- Information shown:
• • • •
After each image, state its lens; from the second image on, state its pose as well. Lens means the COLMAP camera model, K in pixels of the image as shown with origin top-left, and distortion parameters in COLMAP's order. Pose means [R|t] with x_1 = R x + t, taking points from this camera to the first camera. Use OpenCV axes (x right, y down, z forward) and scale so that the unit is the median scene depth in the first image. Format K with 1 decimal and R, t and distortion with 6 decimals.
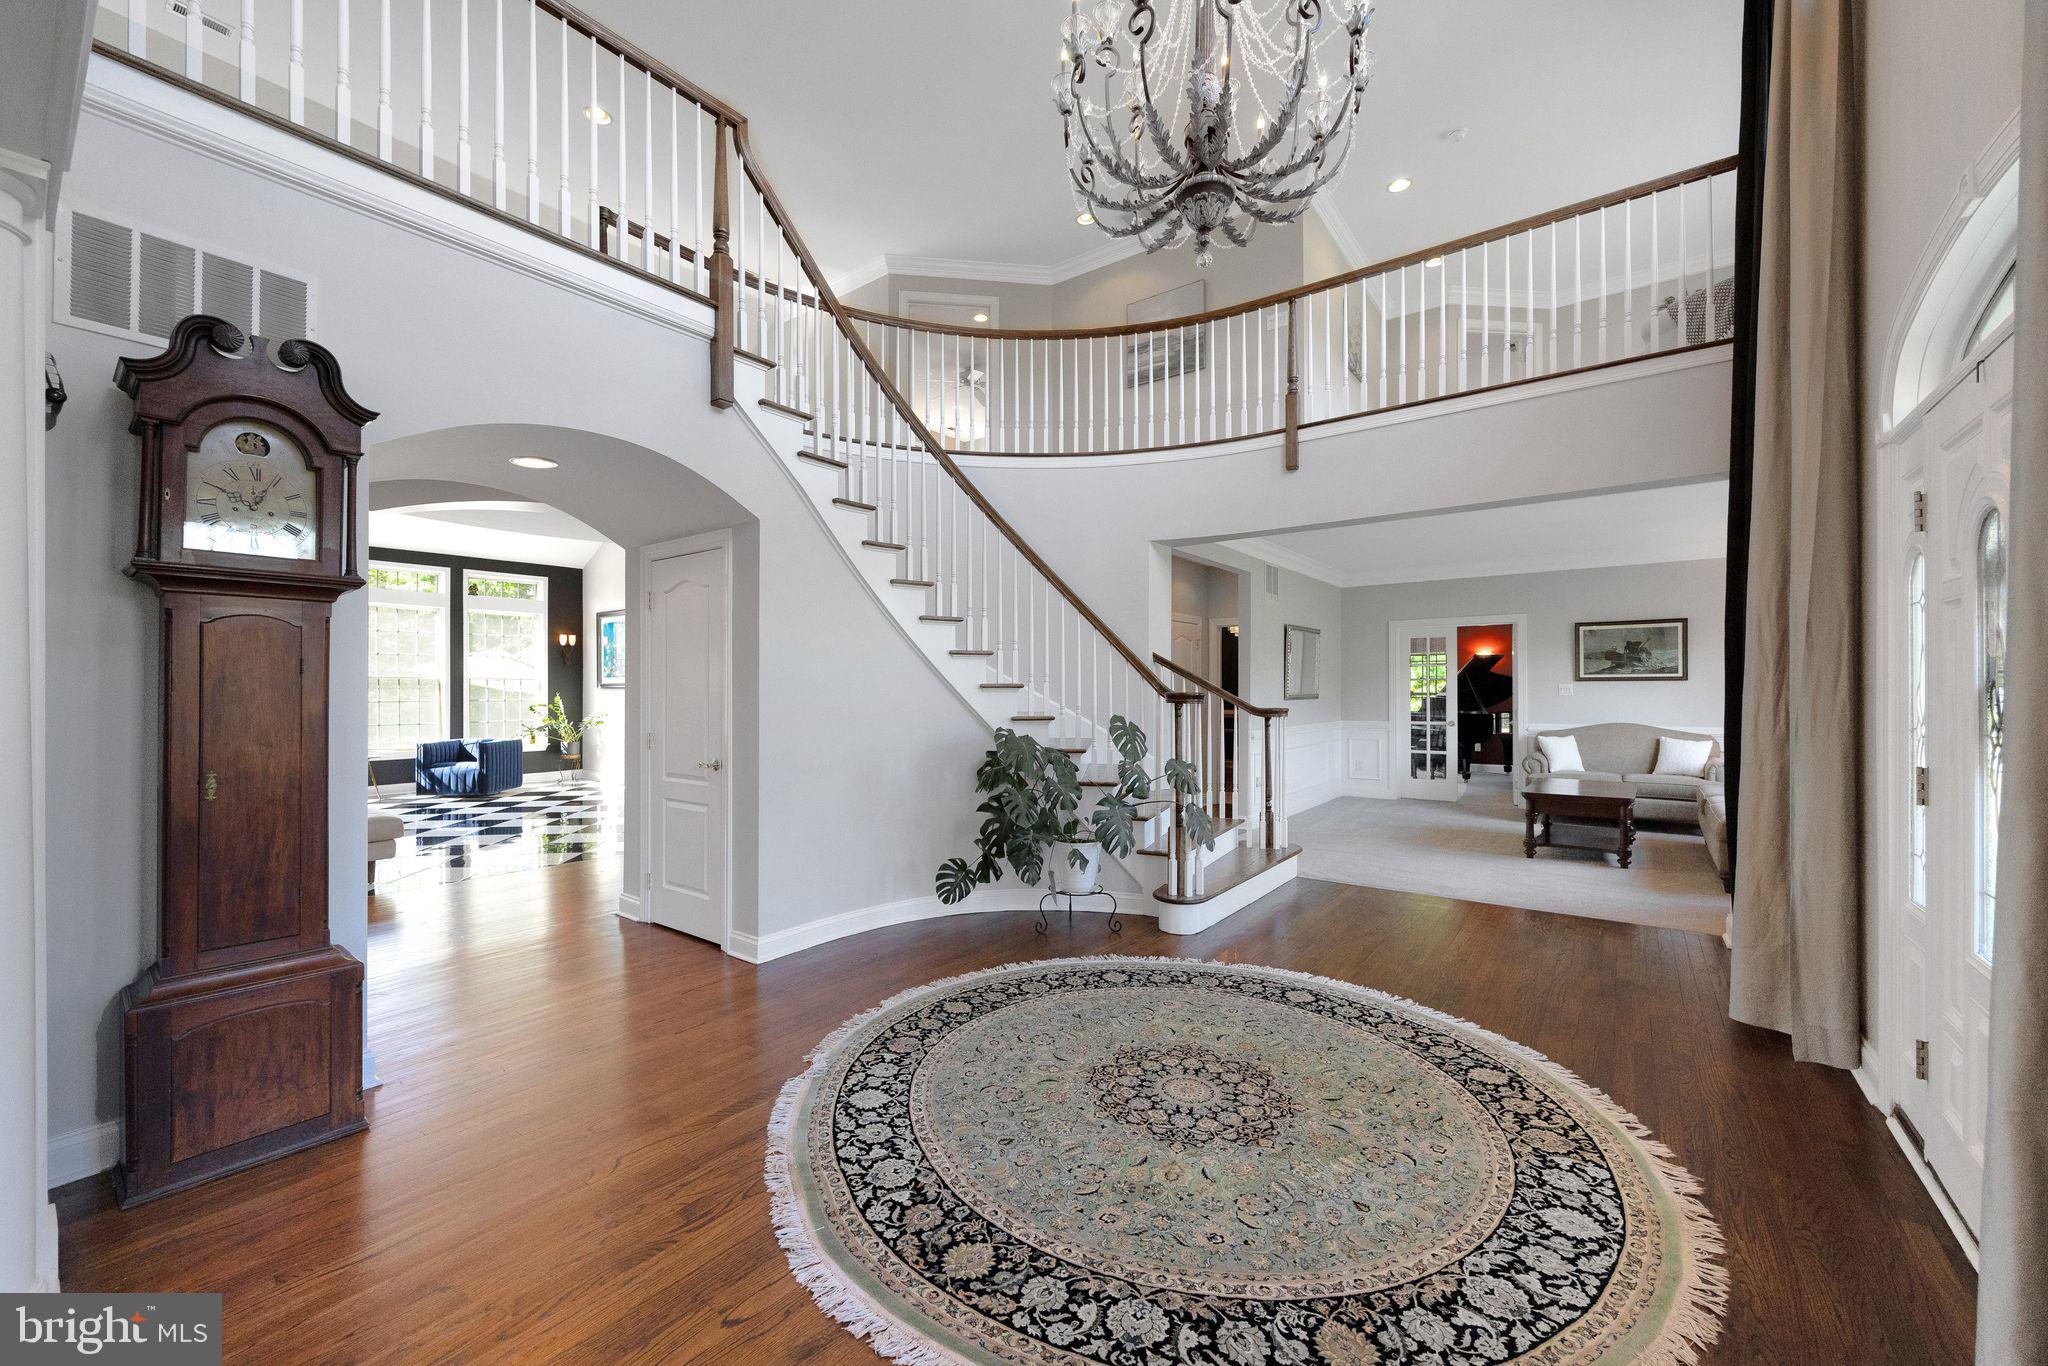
lens RADIAL K [[789.3, 0, 1026.6], [0, 789.3, 680.5], [0, 0, 1]] dist [0.003270, 0.000158]
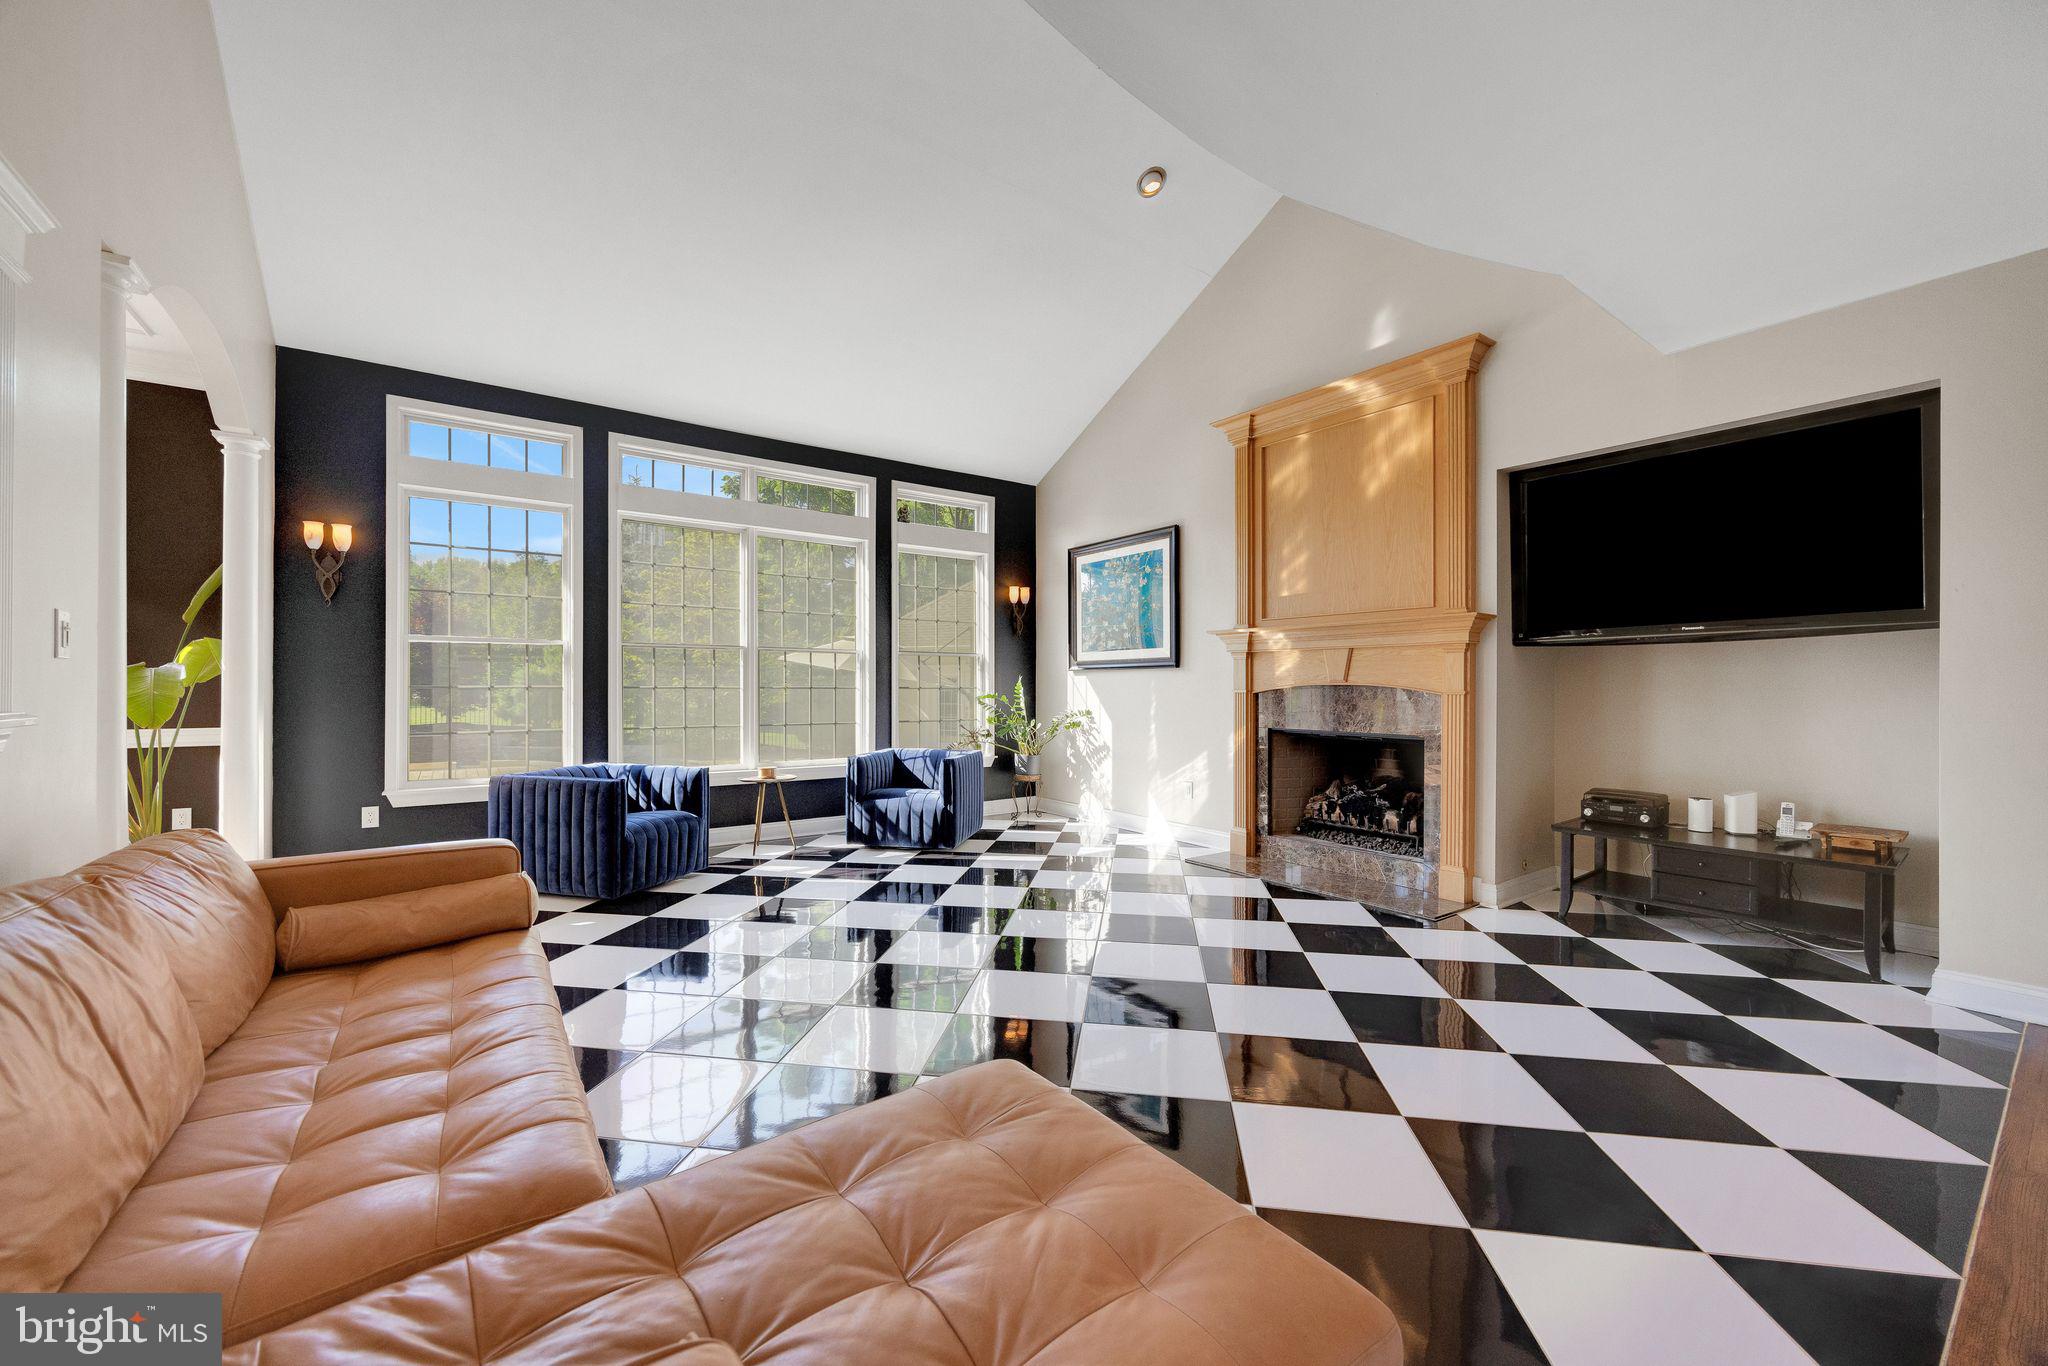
lens RADIAL K [[792.5, 0, 1026.9], [0, 792.5, 679.7], [0, 0, 1]] dist [-0.002672, -0.000163]
pose [[0.954939, 0.009000, -0.296666, -0.437603], [-0.009025, 0.999958, 0.001287, 0.019566], [0.296665, 0.001449, 0.954981, 0.440285]]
• • • •
- What is expected: The data must be printed exactly, image-free.

- Task result:
After each image, state its lens; from the second image on, state its pose as well. Lens means the COLMAP camera model, K in pixels of the image as shown with origin top-left, and distortion parameters in COLMAP's order. Pose means [R|t] with x_1 = R x + t, taking points from this camera to the first camera. Use OpenCV axes (x right, y down, z forward) and scale so that the unit is the median scene depth in the first image. Format K with 1 decimal and R, t and distortion with 6 decimals.
lens RADIAL K [[789.3, 0, 1026.6], [0, 789.3, 680.5], [0, 0, 1]] dist [0.003270, 0.000158]
lens RADIAL K [[792.5, 0, 1026.9], [0, 792.5, 679.7], [0, 0, 1]] dist [-0.002672, -0.000163]
pose [[0.954939, 0.009000, -0.296666, -0.437603], [-0.009025, 0.999958, 0.001287, 0.019566], [0.296665, 0.001449, 0.954981, 0.440285]]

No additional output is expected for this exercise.